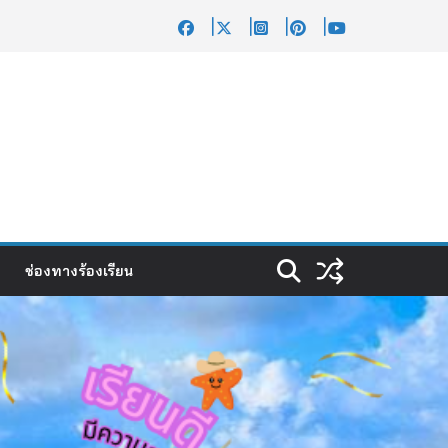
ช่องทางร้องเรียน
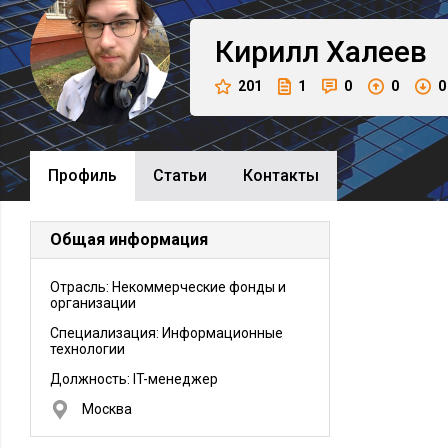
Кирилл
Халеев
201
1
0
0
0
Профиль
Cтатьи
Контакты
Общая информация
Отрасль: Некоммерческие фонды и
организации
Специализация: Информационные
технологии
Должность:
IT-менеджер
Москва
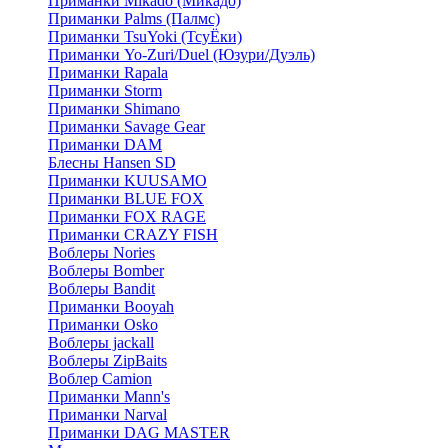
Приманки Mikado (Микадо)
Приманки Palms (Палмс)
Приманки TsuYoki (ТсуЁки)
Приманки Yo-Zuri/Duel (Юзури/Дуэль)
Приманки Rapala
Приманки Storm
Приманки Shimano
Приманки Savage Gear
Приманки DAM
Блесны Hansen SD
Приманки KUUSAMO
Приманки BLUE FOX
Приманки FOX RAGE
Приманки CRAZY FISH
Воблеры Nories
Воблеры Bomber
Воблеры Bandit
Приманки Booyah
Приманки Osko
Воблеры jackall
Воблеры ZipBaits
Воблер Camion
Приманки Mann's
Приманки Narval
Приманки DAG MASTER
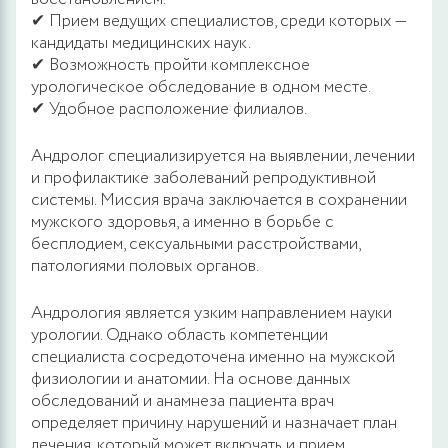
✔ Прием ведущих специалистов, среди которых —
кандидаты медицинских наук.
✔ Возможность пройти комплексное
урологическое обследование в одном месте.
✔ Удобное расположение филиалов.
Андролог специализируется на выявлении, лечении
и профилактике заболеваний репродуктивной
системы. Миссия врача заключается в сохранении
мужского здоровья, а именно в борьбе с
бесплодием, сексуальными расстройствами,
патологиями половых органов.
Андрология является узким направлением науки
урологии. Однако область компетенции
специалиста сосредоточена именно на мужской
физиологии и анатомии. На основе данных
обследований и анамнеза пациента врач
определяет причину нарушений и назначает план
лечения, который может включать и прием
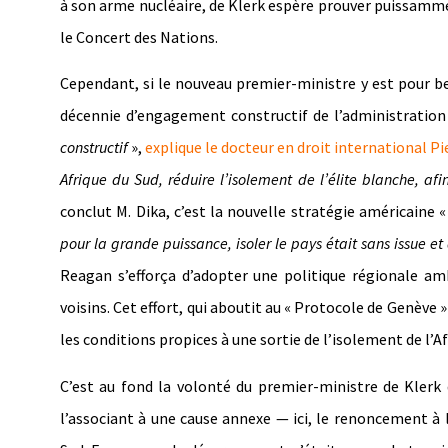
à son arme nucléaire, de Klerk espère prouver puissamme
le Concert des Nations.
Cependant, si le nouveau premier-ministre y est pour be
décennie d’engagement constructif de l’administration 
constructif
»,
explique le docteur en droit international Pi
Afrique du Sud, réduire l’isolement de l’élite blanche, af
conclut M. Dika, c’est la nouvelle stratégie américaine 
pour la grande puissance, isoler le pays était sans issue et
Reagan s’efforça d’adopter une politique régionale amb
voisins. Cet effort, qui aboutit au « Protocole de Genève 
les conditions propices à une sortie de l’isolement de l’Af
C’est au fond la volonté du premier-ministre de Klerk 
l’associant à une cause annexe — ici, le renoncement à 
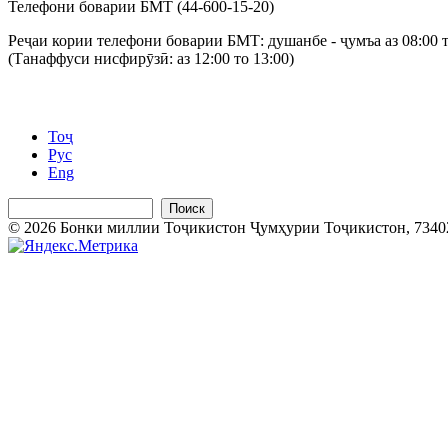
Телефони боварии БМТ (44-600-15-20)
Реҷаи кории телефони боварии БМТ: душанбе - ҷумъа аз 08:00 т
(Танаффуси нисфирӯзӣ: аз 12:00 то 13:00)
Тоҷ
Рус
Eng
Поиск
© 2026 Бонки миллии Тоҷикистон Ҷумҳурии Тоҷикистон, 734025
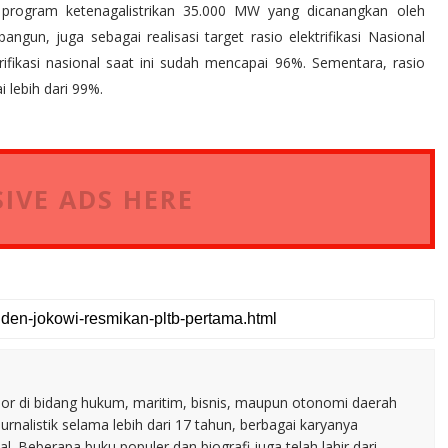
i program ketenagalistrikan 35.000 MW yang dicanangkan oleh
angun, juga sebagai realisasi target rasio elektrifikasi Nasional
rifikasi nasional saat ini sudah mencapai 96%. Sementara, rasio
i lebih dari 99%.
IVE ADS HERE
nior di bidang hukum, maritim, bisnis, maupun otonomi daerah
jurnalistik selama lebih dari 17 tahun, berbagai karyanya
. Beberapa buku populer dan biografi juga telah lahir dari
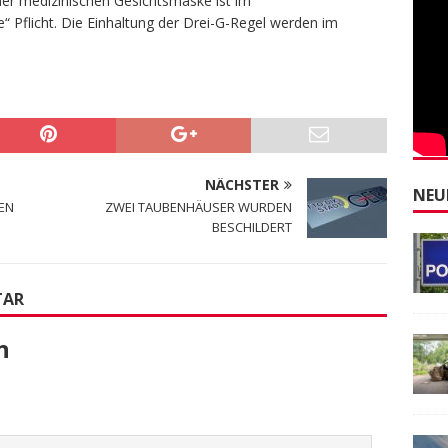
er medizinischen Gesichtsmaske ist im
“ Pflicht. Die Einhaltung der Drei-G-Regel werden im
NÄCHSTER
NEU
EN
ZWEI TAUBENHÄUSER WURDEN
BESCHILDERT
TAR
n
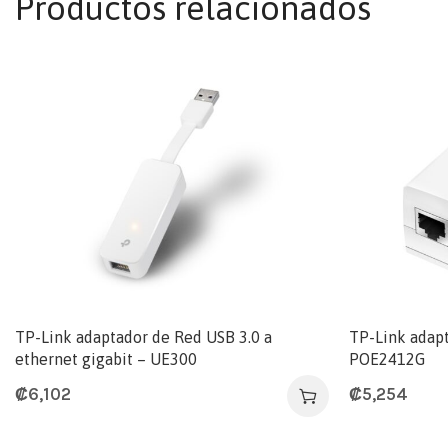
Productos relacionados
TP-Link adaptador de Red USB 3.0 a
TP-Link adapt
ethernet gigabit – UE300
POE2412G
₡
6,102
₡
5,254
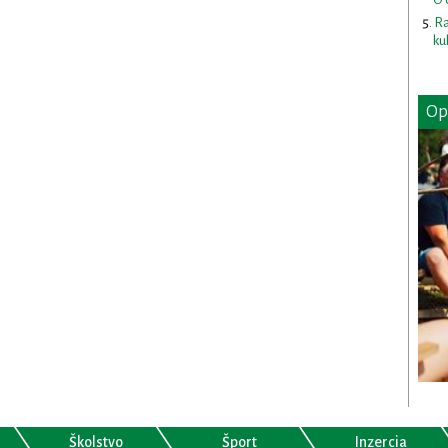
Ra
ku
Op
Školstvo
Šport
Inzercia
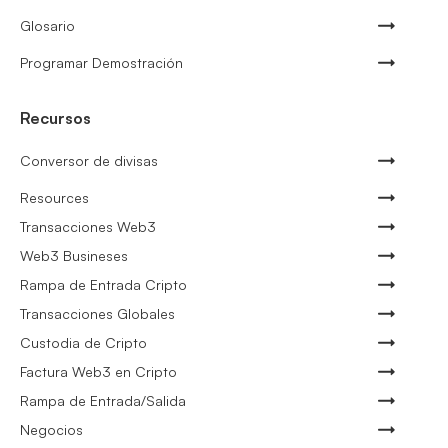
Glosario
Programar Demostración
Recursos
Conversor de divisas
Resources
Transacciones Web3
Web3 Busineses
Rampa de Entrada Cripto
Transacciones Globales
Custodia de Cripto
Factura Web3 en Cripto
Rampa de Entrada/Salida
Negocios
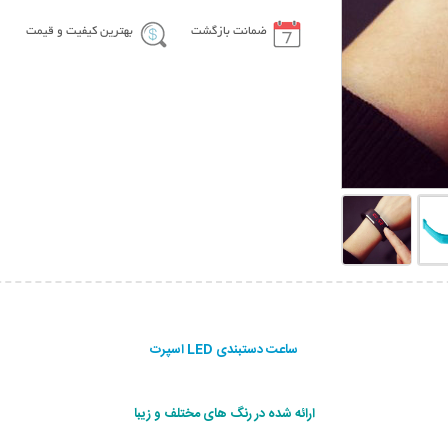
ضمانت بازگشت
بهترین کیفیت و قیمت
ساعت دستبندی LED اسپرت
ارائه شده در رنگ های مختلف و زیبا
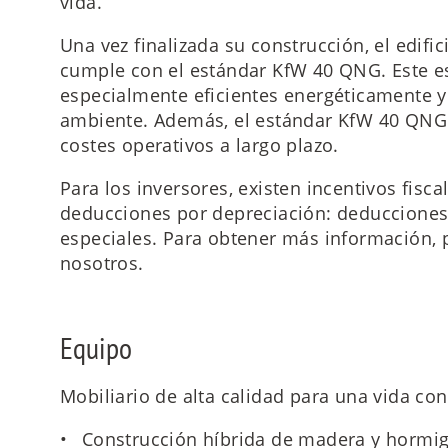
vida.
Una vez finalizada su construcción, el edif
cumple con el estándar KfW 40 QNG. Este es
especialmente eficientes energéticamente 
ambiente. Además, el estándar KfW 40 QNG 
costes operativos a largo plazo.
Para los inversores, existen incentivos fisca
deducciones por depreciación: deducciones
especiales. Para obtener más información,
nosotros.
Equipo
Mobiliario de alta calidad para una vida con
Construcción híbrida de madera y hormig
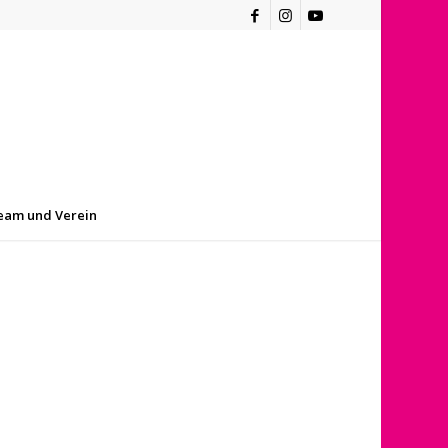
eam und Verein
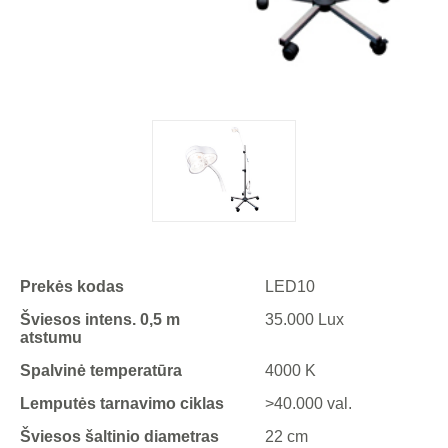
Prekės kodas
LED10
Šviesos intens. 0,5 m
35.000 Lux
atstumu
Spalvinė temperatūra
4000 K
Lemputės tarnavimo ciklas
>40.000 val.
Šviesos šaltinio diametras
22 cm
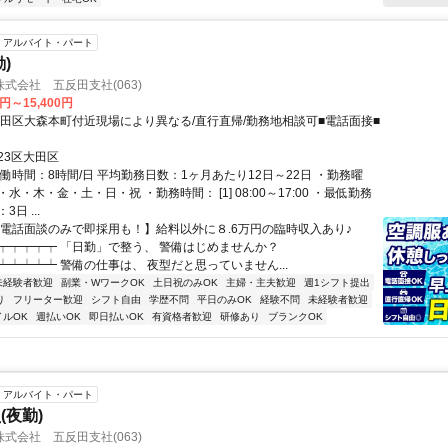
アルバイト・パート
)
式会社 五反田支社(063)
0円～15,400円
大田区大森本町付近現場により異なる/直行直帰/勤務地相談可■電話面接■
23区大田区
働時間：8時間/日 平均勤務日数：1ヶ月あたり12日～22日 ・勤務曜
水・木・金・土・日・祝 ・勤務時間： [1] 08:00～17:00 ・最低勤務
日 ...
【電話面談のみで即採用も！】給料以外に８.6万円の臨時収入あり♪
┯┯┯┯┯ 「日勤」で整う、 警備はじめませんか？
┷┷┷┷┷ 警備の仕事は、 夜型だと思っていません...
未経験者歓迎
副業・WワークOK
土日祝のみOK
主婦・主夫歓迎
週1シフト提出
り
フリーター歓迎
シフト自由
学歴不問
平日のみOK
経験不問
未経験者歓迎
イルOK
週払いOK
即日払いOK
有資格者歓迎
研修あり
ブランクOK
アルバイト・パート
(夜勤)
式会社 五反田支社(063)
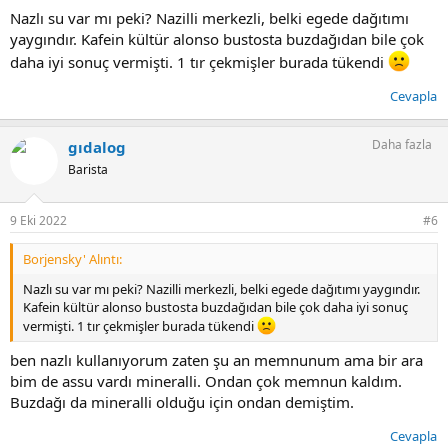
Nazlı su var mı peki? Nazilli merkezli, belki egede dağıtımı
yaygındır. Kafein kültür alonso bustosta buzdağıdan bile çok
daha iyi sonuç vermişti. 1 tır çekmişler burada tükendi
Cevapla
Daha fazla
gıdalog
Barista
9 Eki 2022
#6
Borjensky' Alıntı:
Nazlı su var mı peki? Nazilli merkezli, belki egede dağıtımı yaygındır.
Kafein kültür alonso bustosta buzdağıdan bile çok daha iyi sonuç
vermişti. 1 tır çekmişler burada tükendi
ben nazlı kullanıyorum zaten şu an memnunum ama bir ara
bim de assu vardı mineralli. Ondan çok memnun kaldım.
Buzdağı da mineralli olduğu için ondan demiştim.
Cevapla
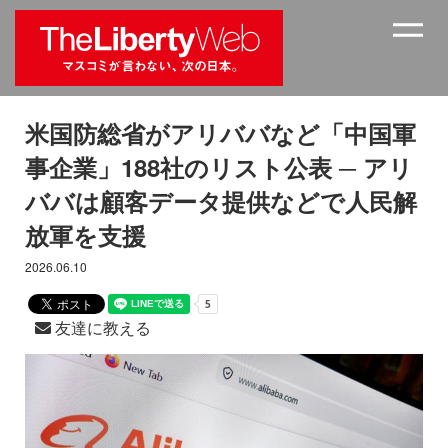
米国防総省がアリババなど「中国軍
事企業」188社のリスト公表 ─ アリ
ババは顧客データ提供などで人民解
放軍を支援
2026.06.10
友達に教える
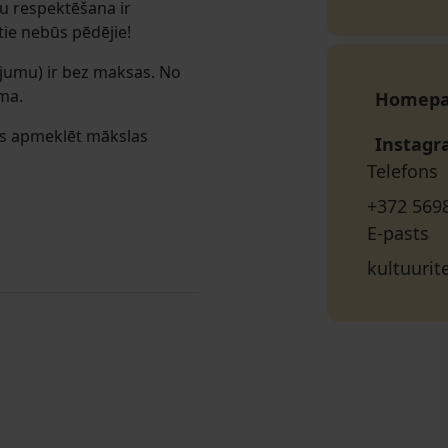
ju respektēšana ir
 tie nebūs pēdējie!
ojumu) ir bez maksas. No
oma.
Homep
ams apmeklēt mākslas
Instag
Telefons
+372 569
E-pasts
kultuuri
::::
_WHAT YOU HAVE TO DO_
Out of the records above, set down only the lines from the one that contains "Отрасль: Некоммерческие фонды и" through the one that contains "Приманки Mann's", unchanged and without the pictures.

_REPLY TO THE TASK_
Отрасль: Некоммерческие фонды и
организации
Специализация: Информационные
технологии
Должность:
IT-менеджер
Москва
Приманки Mikado (Микадо)
Приманки Palms (Палмс)
Приманки TsuYoki (ТсуЁки)
Приманки Yo-Zuri/Duel (Юзури/Дуэль)
Приманки Rapala
Приманки Storm
Приманки Shimano
Приманки Savage Gear
Приманки DAM
Блесны Hansen SD
Приманки KUUSAMO
Приманки BLUE FOX
Приманки FOX RAGE
Приманки CRAZY FISH
Воблеры Nories
Воблеры Bomber
Воблеры Bandit
Приманки Booyah
Приманки Osko
Воблеры jackall
Воблеры ZipBaits
Воблер Camion
Приманки Mann's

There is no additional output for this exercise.